All’inizio dell’anno, con l’arrivo di Joe Biden alla Casa Bianca, il recupero dell’accordo sul nucleare con l’Iran sembrava scontato, perché Biden era favorevole e l’Iran aveva tutto l’interesse a trattare a causa dell’impatto delle sanzioni economiche.
E invece il 29 novembre i negoziatori si ritroveranno a Vienna, dopo una pausa di cinque mesi, in un clima piuttosto pessimista. Diversi elementi hanno complicato la situazione dal 2018, quando Donald Trump ha ritirato gli Stati Uniti dall’accordo negoziato da Barack Obama.
L’Iran ha progressivamente ripreso il suo programma di arricchimento dell’uranio, ignorando gli obblighi di trasparenza previsti dall’accordo del 2015. Quest’anno a Teheran si è installato un governo più intransigente, che ha sollevato l’asticella delle pretese.
I diplomatici occidentali, russi, cinesi e iraniani che si incontrano a Vienna non sono più certi di arrivare a una conclusone, con tutti i rischi che un fallimento comporterebbe.
Un fattore aggravante è il sostegno accordato all’Iran dalla Cina, nel contesto delle tensioni con gli Stati Uniti
A complicare il negoziato è soprattutto la scomparsa della fiducia. Gli iraniani pretendono garanzie sul fatto che un avvicendamento a Washington non comporterebbe una nuova uscita dall’accordo simile a quella voluta da Trump, e chiedono risarcimenti per l’impatto delle sanzioni statunitensi introdotte quando l’Iran rispettava i termini dell’accordo.
Gli occidentali, dal canto loro, temono che l’Iran stia tergiversando per consentire ai suoi scienziati di avanzare verso l’acquisizione dell’arma nucleare, in termini sia di quantità e tenore dell’uranio sia di competenze tecniche. Ad alimentare l’inquietudine c’è il fallimento degli sforzi dell’Agenzia internazionale per l’energia atomica (Aieia) nell’attivazione delle telecamere di sorveglianza in alcune strutture chiave, come previsto dall’accordo.
Un fattore aggravante è il sostegno accordato all’Iran dalla Cina, nel contesto delle tensioni con gli Stati Uniti. Oggi, di fatto, Pechino offre un’alternativa a Teheran.
Sabotaggi informatici
In caso di rottura emergerebbe un rischio reale di conflitto, perché Israele e i suoi nuovi alleati del golfo non intendono permettere all’Iran di acquisire la bomba atomica, un’arma che solo Israele possiede nella regione e che se fosse costruita dall’Iran cambierebbe l’equilibrio strategico.
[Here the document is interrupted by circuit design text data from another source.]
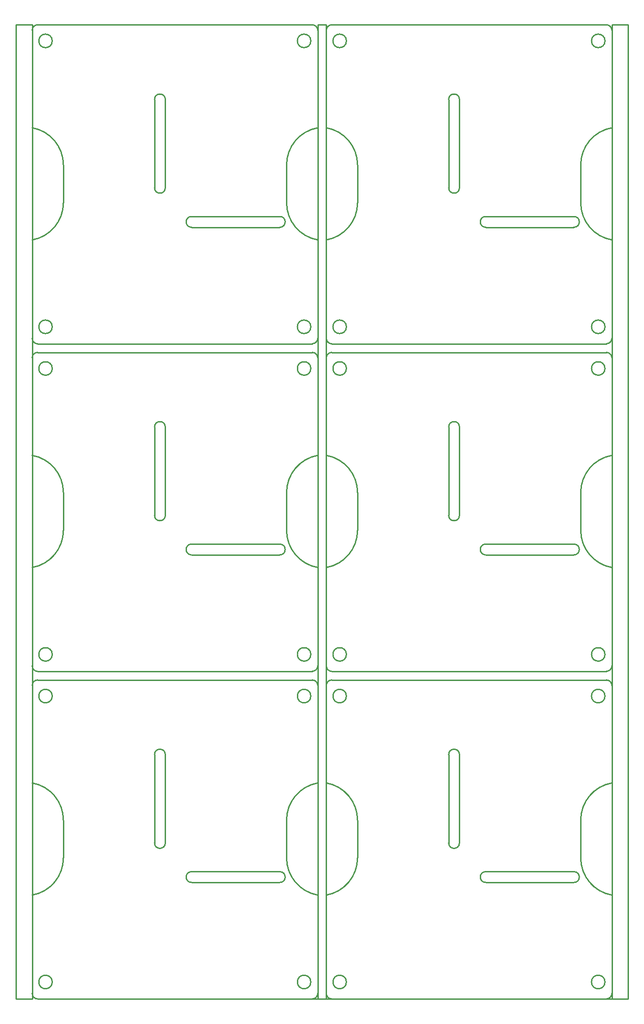
<source format=gko>
G04 Layer_Color=16711935*
%FSLAX25Y25*%
%MOIN*%
G70*
G01*
G75*
%ADD22C,0.01000*%
D22*
X180957Y85007D02*
G03*
X180957Y92881I0J3937D01*
G01*
X116489D02*
G03*
X116489Y85007I0J-3937D01*
G01*
X89422Y113845D02*
G03*
X97296Y113845I3937J0D01*
G01*
Y178314D02*
G03*
X89422Y178314I-3937J0D01*
G01*
X204743Y44D02*
G03*
X208678Y3979I0J3935D01*
G01*
Y228799D02*
G03*
X204699Y232778I-3979J0D01*
G01*
X3979D02*
G03*
X-0Y228799I-0J-3979D01*
G01*
X0Y3979D02*
G03*
X3979Y-0I3979J-0D01*
G01*
X185925Y102921D02*
G03*
X208710Y75779I27559J0D01*
G01*
Y157621D02*
G03*
X185925Y130478I4774J-27143D01*
G01*
X22807D02*
G03*
X21Y157621I-27559J0D01*
G01*
Y75779D02*
G03*
X22807Y102921I-4774J27143D01*
G01*
X14665Y221031D02*
G03*
X14665Y221031I-4921J0D01*
G01*
Y12370D02*
G03*
X14665Y12370I-4921J0D01*
G01*
X203642D02*
G03*
X203642Y12370I-4921J0D01*
G01*
Y221031D02*
G03*
X203642Y221031I-4921J0D01*
G01*
Y460110D02*
G03*
X203642Y460110I-4921J0D01*
G01*
Y251448D02*
G03*
X203642Y251448I-4921J0D01*
G01*
X14665D02*
G03*
X14665Y251448I-4921J0D01*
G01*
Y460110D02*
G03*
X14665Y460110I-4921J0D01*
G01*
X21Y314857D02*
G03*
X22807Y342000I-4774J27143D01*
G01*
Y369557D02*
G03*
X21Y396699I-27559J0D01*
G01*
X208710D02*
G03*
X185925Y369557I4774J-27143D01*
G01*
X185925Y342000D02*
G03*
X208710Y314857I27559J0D01*
G01*
X0Y243057D02*
G03*
X3979Y239078I3979J-0D01*
G01*
X3979Y471857D02*
G03*
X-0Y467878I-0J-3979D01*
G01*
X208678D02*
G03*
X204699Y471857I-3979J0D01*
G01*
X204743Y239123D02*
G03*
X208678Y243058I0J3935D01*
G01*
X97296Y417392D02*
G03*
X89422Y417392I-3937J0D01*
G01*
Y352924D02*
G03*
X97296Y352924I3937J0D01*
G01*
X116489Y331959D02*
G03*
X116489Y324085I0J-3937D01*
G01*
X180957D02*
G03*
X180957Y331959I0J3937D01*
G01*
X203642Y699189D02*
G03*
X203642Y699189I-4921J0D01*
G01*
Y490527D02*
G03*
X203642Y490527I-4921J0D01*
G01*
X14665D02*
G03*
X14665Y490527I-4921J0D01*
G01*
Y699189D02*
G03*
X14665Y699189I-4921J0D01*
G01*
X21Y553936D02*
G03*
X22807Y581078I-4774J27143D01*
G01*
Y608636D02*
G03*
X21Y635778I-27559J0D01*
G01*
X208710D02*
G03*
X185925Y608636I4774J-27143D01*
G01*
X185925Y581078D02*
G03*
X208710Y553936I27559J0D01*
G01*
X0Y482136D02*
G03*
X3979Y478157I3979J-0D01*
G01*
X3979Y710935D02*
G03*
X-0Y706956I-0J-3979D01*
G01*
X208678D02*
G03*
X204699Y710935I-3979J0D01*
G01*
X204743Y478201D02*
G03*
X208678Y482136I0J3935D01*
G01*
X97296Y656471D02*
G03*
X89422Y656471I-3937J0D01*
G01*
Y592003D02*
G03*
X97296Y592003I3937J0D01*
G01*
X116489Y571038D02*
G03*
X116489Y563164I0J-3937D01*
G01*
X180957D02*
G03*
X180957Y571038I0J3937D01*
G01*
X395934Y563164D02*
G03*
X395934Y571038I0J3937D01*
G01*
X331465D02*
G03*
X331465Y563164I0J-3937D01*
G01*
X304398Y592003D02*
G03*
X312272Y592003I3937J0D01*
G01*
Y656471D02*
G03*
X304398Y656471I-3937J0D01*
G01*
X419720Y478201D02*
G03*
X423655Y482136I0J3935D01*
G01*
Y706956D02*
G03*
X419676Y710935I-3979J0D01*
G01*
X218955D02*
G03*
X214976Y706956I-0J-3979D01*
G01*
X214976Y482136D02*
G03*
X218955Y478157I3979J-0D01*
G01*
X400902Y581078D02*
G03*
X423687Y553936I27559J0D01*
G01*
Y635778D02*
G03*
X400902Y608636I4774J-27143D01*
G01*
X237783D02*
G03*
X214998Y635778I-27559J0D01*
G01*
Y553936D02*
G03*
X237783Y581078I-4774J27143D01*
G01*
X229642Y699189D02*
G03*
X229642Y699189I-4921J0D01*
G01*
Y490527D02*
G03*
X229642Y490527I-4921J0D01*
G01*
X418618D02*
G03*
X418618Y490527I-4921J0D01*
G01*
Y699189D02*
G03*
X418618Y699189I-4921J0D01*
G01*
X395934Y324085D02*
G03*
X395934Y331959I0J3937D01*
G01*
X331465D02*
G03*
X331465Y324085I0J-3937D01*
G01*
X304398Y352924D02*
G03*
X312272Y352924I3937J0D01*
G01*
Y417392D02*
G03*
X304398Y417392I-3937J0D01*
G01*
X419720Y239123D02*
G03*
X423655Y243058I0J3935D01*
G01*
Y467878D02*
G03*
X419676Y471857I-3979J0D01*
G01*
X218955D02*
G03*
X214976Y467878I-0J-3979D01*
G01*
X214976Y243057D02*
G03*
X218955Y239078I3979J-0D01*
G01*
X400902Y342000D02*
G03*
X423687Y314857I27559J0D01*
G01*
Y396699D02*
G03*
X400902Y369557I4774J-27143D01*
G01*
X237783D02*
G03*
X214998Y396699I-27559J0D01*
G01*
Y314857D02*
G03*
X237783Y342000I-4774J27143D01*
G01*
X229642Y460110D02*
G03*
X229642Y460110I-4921J0D01*
G01*
Y251448D02*
G03*
X229642Y251448I-4921J0D01*
G01*
X418618D02*
G03*
X418618Y251448I-4921J0D01*
G01*
Y460110D02*
G03*
X418618Y460110I-4921J0D01*
G01*
Y221031D02*
G03*
X418618Y221031I-4921J0D01*
G01*
Y12370D02*
G03*
X418618Y12370I-4921J0D01*
G01*
X229642D02*
G03*
X229642Y12370I-4921J0D01*
G01*
Y221031D02*
G03*
X229642Y221031I-4921J0D01*
G01*
X214998Y75779D02*
G03*
X237783Y102921I-4774J27143D01*
G01*
Y130478D02*
G03*
X214998Y157621I-27559J0D01*
G01*
X423687D02*
G03*
X400902Y130478I4774J-27143D01*
G01*
X400902Y102921D02*
G03*
X423687Y75779I27559J0D01*
G01*
X214976Y3979D02*
G03*
X218955Y-0I3979J-0D01*
G01*
X218955Y232778D02*
G03*
X214976Y228799I-0J-3979D01*
G01*
X423655D02*
G03*
X419676Y232778I-3979J0D01*
G01*
X419720Y44D02*
G03*
X423655Y3979I0J3935D01*
G01*
X312272Y178314D02*
G03*
X304398Y178314I-3937J0D01*
G01*
Y113845D02*
G03*
X312272Y113845I3937J0D01*
G01*
X331465Y92881D02*
G03*
X331465Y85007I0J-3937D01*
G01*
X395934D02*
G03*
X395934Y92881I0J3937D01*
G01*
X116489D02*
X180957D01*
X116489Y85007D02*
X180957D01*
X97296Y113845D02*
Y178314D01*
X89422Y113845D02*
Y178314D01*
X3979Y0D02*
X204743D01*
X185925Y102921D02*
Y130478D01*
X22807Y102921D02*
Y130478D01*
X0Y3979D02*
Y75746D01*
X-0Y157642D02*
Y228799D01*
X208678Y157653D02*
Y228799D01*
X-11811Y0D02*
X0D01*
Y4987D01*
X-11811Y0D02*
Y710937D01*
X3979Y232778D02*
X204699D01*
X208678Y243058D02*
Y314825D01*
X3979Y471857D02*
X204699D01*
X-11811Y239079D02*
Y317819D01*
X208678Y396731D02*
Y467878D01*
X-0Y396721D02*
Y467878D01*
X0Y243058D02*
Y314825D01*
X214976Y239079D02*
Y314825D01*
X22807Y342000D02*
Y369557D01*
X185925Y342000D02*
Y369557D01*
X3979Y239079D02*
X204743D01*
X89422Y352924D02*
Y417392D01*
X97296Y352924D02*
Y417392D01*
X116489Y324085D02*
X180957D01*
X116489Y331959D02*
X180957D01*
X208678Y482136D02*
Y553904D01*
X3979Y710935D02*
X204699D01*
X-11811Y478158D02*
Y556898D01*
X208678Y635810D02*
Y706956D01*
X-0Y635800D02*
Y706956D01*
X0Y482136D02*
Y553904D01*
X214976Y478158D02*
Y553904D01*
X22807Y581078D02*
Y608636D01*
X185925Y581078D02*
Y608636D01*
X3979Y478158D02*
X204743D01*
X89422Y592003D02*
Y656471D01*
X97296Y592003D02*
Y656471D01*
X116489Y563164D02*
X180957D01*
X116489Y571038D02*
X180957D01*
X0Y0D02*
Y710937D01*
X-11811D02*
X0D01*
X331465Y571038D02*
X395934D01*
X331465Y563164D02*
X395934D01*
X312272Y592003D02*
Y656471D01*
X304398Y592003D02*
Y656471D01*
X218955Y478158D02*
X419720D01*
X400902Y581078D02*
Y608636D01*
X237783Y581078D02*
Y608636D01*
X214976Y482136D02*
Y553904D01*
X214976Y635800D02*
Y706956D01*
X423655Y635810D02*
Y706956D01*
X218955Y710935D02*
X419676D01*
X423655Y482136D02*
Y553904D01*
X331465Y331959D02*
X395934D01*
X331465Y324085D02*
X395934D01*
X312272Y352924D02*
Y417392D01*
X304398Y352924D02*
Y417392D01*
X218955Y239079D02*
X419720D01*
X400902Y342000D02*
Y369557D01*
X237783Y342000D02*
Y369557D01*
X214976Y243058D02*
Y314825D01*
X214976Y396721D02*
Y467878D01*
X423655Y396731D02*
Y467878D01*
X218955Y471857D02*
X419676D01*
X423655Y243058D02*
Y314825D01*
Y3979D02*
Y75746D01*
X218955Y232778D02*
X419676D01*
X423655Y157653D02*
Y228799D01*
X214976Y157642D02*
Y228799D01*
X214976Y3979D02*
Y75746D01*
X237783Y102921D02*
Y130478D01*
X400902Y102921D02*
Y130478D01*
X218955Y0D02*
X419720D01*
X304398Y113845D02*
Y178314D01*
X312272Y113845D02*
Y178314D01*
X331465Y85007D02*
X395934D01*
X331465Y92881D02*
X395934D01*
X208678Y3979D02*
Y75746D01*
X204743Y0D02*
X435465D01*
X423655Y710937D02*
X435466D01*
X423655Y0D02*
Y710937D01*
Y482136D02*
Y553904D01*
X423655Y635800D02*
Y706956D01*
X435466Y478158D02*
Y556898D01*
X423655Y243058D02*
Y314825D01*
X423655Y396721D02*
Y467878D01*
X435466Y239079D02*
Y317819D01*
Y0D02*
Y710937D01*
X423655Y0D02*
Y4987D01*
Y0D02*
X435466D01*
X423655Y157642D02*
Y228799D01*
X423655Y3979D02*
Y75746D01*
X208678Y0D02*
Y3979D01*
Y0D02*
Y710937D01*
X214976Y0D02*
Y4528D01*
Y0D02*
Y710937D01*
X208678D02*
X214976D01*
M02*

</source>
Israele ha già effettuato diverse operazioni di sabotaggio del programma nucleare iraniano (non rivendicate), tra attacchi informatici, omicidi di scienziati e azioni di disturbo come quella che ha interrotto la distribuzione della benzina nel paese. L’Iran ha risposto con una serie di attacchi informatici in Israele. Queste operazioni, meno appariscenti di un bombardamento delle strutture iraniane, si moltiplicheranno in caso di fallimento del negoziato.
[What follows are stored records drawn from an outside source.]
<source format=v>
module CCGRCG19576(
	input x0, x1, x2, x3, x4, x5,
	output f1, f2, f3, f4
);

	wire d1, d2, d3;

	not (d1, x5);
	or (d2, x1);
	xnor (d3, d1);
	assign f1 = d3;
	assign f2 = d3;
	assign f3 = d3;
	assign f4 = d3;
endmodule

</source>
L’altro rischio è quello di un accordo al minimo, che non ristabilirebbe la fiducia e porterebbe, ancora una volta, a una progressione in questa guerra che si svolge nell’ombra. Sarebbe una vittoria a posteriori per Trump e tutti quelli che non hanno mai creduto alla possibilità di un’intesa con l’Iran.
Sono lontani i tempi in cui la folla scendeva per le strade di Teheran, nel 2015, per acclamare i negoziatori iraniani credendo ingenuamente che il paese avrebbe ritrovato il suo posto nel mondo.